◆ **LISTED RECORDS**:
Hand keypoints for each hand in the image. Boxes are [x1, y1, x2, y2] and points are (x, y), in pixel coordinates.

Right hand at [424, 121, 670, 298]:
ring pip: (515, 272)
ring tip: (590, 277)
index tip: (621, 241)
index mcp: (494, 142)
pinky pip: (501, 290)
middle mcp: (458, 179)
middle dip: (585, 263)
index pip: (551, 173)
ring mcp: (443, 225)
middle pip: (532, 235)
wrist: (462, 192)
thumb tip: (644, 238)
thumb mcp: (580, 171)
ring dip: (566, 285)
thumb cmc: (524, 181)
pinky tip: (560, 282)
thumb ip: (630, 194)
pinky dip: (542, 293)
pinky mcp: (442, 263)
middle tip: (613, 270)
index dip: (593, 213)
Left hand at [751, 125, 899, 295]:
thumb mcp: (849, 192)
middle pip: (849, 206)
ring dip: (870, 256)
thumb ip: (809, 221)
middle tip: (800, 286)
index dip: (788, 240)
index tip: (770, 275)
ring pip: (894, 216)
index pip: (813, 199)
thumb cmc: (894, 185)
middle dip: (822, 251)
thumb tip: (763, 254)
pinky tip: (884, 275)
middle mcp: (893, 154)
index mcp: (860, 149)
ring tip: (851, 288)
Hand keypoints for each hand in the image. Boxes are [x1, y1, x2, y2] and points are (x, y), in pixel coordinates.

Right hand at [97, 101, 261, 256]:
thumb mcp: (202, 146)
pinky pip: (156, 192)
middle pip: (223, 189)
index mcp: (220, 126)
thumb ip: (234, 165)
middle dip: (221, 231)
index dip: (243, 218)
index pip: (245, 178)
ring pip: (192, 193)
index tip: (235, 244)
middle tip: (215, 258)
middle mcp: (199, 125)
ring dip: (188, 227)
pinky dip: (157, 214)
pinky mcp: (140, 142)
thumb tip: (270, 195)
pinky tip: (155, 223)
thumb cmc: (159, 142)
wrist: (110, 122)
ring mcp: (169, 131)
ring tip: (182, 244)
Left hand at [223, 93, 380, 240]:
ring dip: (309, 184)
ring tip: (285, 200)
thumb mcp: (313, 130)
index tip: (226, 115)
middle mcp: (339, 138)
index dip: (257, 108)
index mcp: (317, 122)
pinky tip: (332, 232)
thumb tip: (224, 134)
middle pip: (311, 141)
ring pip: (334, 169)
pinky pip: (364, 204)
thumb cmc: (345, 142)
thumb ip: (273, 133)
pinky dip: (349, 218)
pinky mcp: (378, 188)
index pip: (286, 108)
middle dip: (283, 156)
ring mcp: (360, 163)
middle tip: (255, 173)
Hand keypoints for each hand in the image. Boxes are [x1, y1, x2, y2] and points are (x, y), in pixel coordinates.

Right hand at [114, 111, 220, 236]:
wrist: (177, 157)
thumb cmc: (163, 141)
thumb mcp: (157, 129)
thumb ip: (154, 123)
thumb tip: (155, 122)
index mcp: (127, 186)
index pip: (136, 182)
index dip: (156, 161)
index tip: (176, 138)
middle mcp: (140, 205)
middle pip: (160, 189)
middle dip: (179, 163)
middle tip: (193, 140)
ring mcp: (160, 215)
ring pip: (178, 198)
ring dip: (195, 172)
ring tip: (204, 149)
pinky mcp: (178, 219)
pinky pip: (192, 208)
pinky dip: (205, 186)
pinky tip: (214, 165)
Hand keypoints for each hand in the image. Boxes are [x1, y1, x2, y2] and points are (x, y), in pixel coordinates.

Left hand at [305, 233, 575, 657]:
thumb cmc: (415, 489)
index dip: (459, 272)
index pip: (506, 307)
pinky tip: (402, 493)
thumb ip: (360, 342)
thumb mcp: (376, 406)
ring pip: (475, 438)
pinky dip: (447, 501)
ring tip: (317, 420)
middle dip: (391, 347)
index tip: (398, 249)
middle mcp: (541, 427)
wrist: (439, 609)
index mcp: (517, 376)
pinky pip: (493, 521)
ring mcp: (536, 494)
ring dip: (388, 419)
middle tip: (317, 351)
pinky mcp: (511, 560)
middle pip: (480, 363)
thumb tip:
---
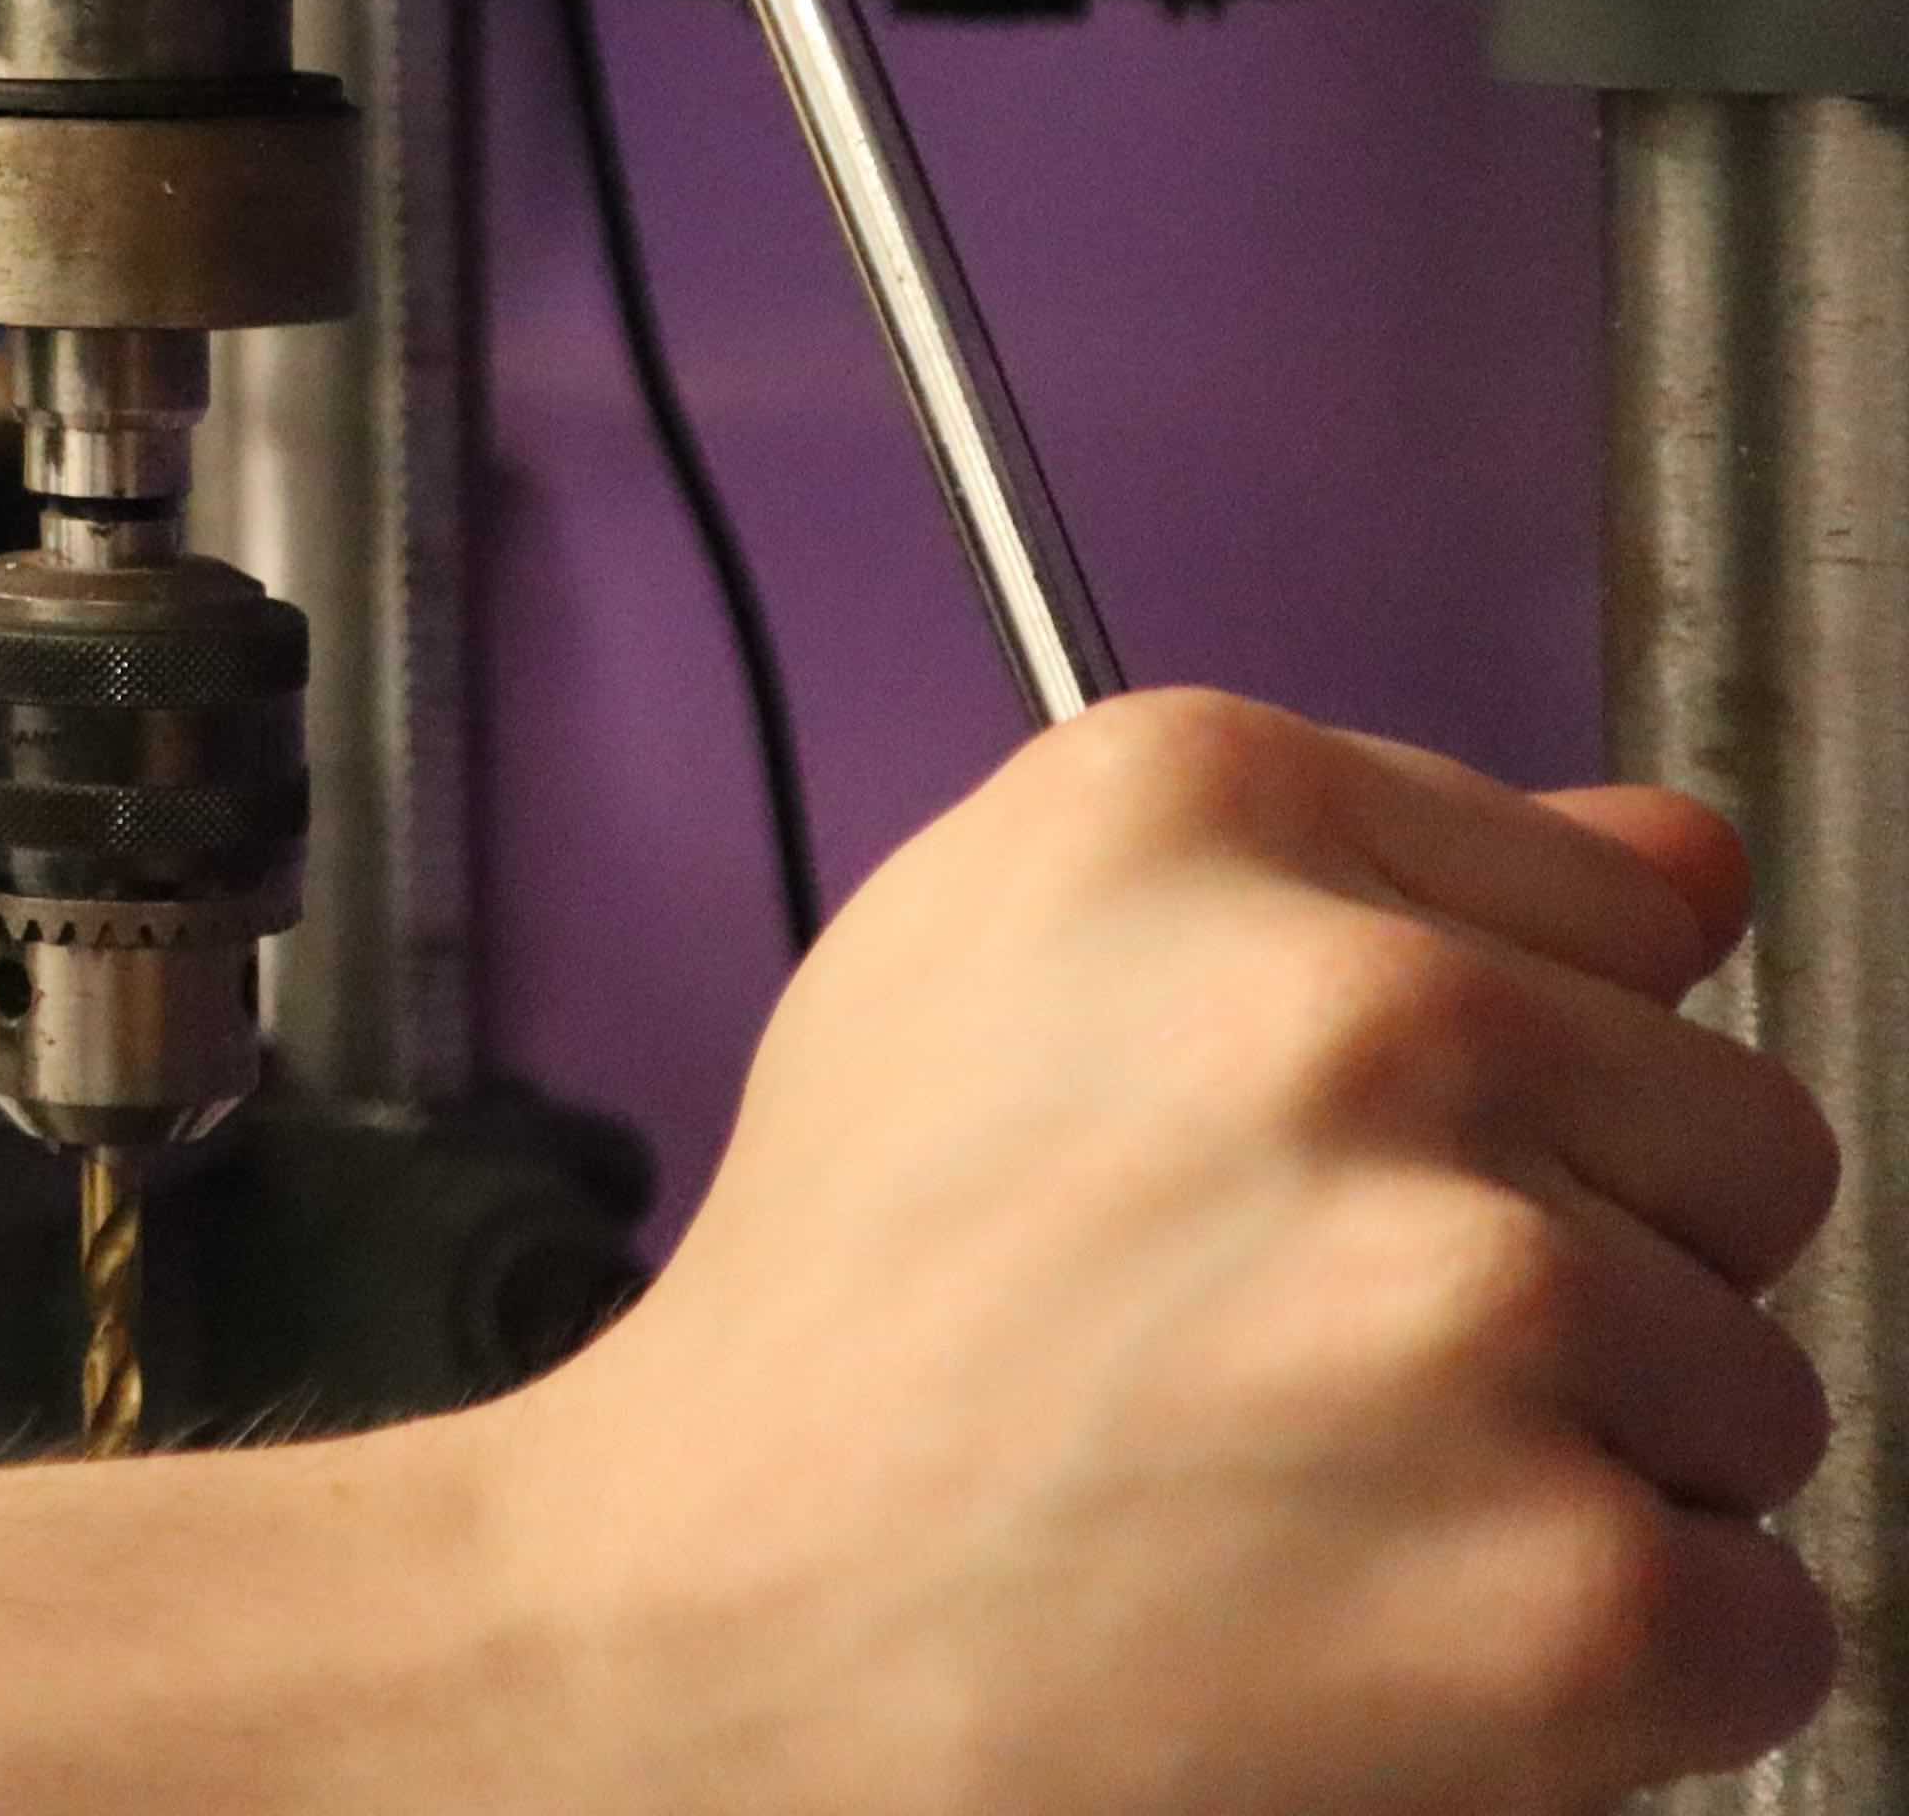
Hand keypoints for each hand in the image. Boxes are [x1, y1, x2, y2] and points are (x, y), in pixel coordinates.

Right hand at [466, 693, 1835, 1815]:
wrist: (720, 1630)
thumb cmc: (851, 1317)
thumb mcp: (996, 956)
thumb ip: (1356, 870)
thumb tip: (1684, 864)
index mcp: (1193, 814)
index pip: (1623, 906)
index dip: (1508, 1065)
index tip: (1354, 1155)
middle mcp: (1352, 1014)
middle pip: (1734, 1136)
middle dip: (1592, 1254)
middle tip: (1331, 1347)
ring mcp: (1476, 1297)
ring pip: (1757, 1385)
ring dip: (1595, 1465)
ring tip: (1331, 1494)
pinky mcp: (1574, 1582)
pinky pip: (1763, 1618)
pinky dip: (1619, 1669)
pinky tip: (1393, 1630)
---
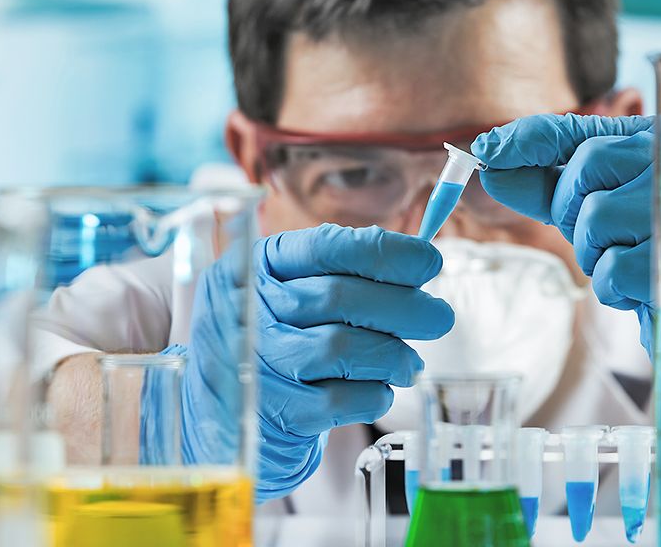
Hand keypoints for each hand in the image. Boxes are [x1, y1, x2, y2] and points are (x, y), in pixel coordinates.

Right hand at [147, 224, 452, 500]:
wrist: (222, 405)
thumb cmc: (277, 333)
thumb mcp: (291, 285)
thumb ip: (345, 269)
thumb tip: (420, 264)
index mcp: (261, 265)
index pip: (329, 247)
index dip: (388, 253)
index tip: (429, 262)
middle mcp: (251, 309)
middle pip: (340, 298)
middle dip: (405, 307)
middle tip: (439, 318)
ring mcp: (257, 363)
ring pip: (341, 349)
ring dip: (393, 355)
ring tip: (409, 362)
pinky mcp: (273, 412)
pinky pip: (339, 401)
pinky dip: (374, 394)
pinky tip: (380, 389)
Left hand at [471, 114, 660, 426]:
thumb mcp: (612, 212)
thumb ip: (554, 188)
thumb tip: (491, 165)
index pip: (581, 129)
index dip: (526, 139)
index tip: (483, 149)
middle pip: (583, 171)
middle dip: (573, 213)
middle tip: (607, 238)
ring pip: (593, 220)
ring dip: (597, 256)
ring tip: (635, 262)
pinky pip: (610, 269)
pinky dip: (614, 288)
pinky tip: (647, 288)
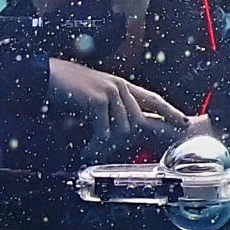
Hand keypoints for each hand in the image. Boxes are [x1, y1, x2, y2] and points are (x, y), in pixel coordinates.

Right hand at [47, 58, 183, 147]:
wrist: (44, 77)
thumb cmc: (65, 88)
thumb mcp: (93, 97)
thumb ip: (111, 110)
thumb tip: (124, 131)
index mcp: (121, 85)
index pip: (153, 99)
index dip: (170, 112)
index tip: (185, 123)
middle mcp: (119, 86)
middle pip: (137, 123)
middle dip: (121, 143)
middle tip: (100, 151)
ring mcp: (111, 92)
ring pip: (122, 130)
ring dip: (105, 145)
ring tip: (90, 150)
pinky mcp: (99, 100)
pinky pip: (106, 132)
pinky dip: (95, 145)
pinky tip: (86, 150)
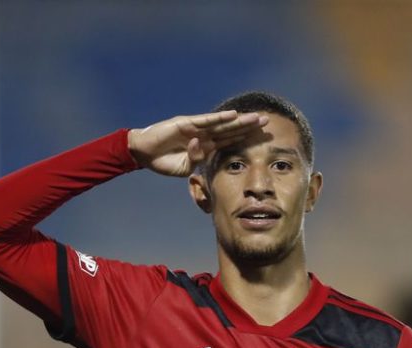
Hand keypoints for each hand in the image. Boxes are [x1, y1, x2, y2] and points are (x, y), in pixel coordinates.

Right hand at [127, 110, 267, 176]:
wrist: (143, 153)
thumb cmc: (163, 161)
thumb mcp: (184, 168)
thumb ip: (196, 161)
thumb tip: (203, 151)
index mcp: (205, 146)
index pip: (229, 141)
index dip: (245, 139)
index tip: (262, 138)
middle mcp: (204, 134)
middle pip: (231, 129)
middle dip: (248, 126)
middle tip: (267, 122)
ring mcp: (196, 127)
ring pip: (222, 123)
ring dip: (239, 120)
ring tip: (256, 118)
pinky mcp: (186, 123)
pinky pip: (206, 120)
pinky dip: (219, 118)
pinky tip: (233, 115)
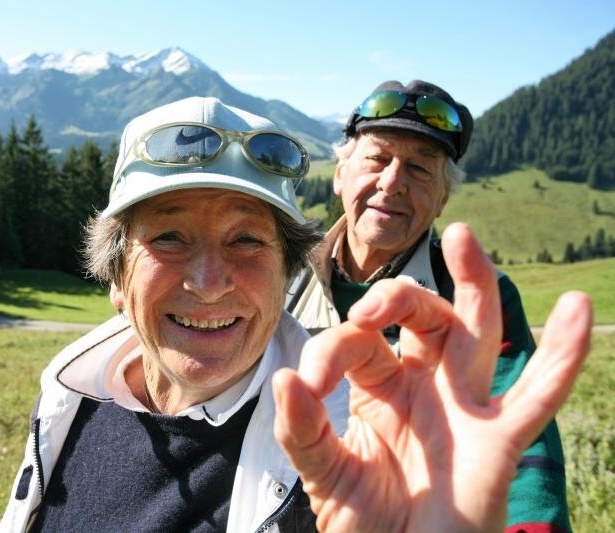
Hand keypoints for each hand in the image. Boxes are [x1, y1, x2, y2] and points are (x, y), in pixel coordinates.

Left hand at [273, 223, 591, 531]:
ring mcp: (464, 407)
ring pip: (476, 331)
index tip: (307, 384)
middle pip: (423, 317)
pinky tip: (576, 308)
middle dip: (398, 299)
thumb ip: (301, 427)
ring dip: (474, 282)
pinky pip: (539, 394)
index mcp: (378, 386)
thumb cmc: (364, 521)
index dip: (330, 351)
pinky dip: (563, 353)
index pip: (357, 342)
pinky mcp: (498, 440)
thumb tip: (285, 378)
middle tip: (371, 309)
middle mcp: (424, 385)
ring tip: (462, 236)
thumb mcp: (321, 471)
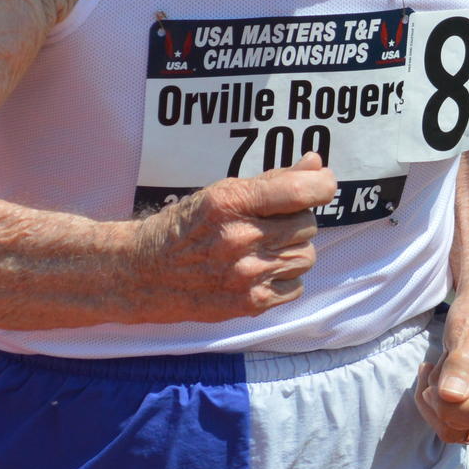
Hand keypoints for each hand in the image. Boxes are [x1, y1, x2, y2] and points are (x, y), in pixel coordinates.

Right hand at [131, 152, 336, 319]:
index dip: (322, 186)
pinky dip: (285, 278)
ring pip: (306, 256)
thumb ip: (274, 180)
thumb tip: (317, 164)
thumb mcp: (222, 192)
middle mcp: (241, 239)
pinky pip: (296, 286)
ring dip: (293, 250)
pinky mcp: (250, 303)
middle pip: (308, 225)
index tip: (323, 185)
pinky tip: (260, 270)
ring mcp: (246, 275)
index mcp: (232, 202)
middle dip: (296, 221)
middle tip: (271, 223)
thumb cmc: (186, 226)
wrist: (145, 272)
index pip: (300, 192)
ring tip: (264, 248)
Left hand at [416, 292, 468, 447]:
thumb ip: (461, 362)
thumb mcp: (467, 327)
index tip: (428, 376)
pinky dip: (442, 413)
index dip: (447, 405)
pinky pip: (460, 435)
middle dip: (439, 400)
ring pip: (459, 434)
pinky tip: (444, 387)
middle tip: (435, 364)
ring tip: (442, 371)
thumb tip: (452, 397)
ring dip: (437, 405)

◆ **INSTRUCTIONS TO FOLLOW**:
Across the material, report every line that has the word "Left".

◆ **REPLY TO THE TASK**:
Left hand at [751, 125, 899, 295]:
Left hand at [223, 93, 380, 240]:
Left hand at [305, 233, 575, 657]:
Left hand at [471, 114, 660, 426]:
Left hand at [273, 223, 591, 531]:
Left hand at [416, 292, 468, 447]:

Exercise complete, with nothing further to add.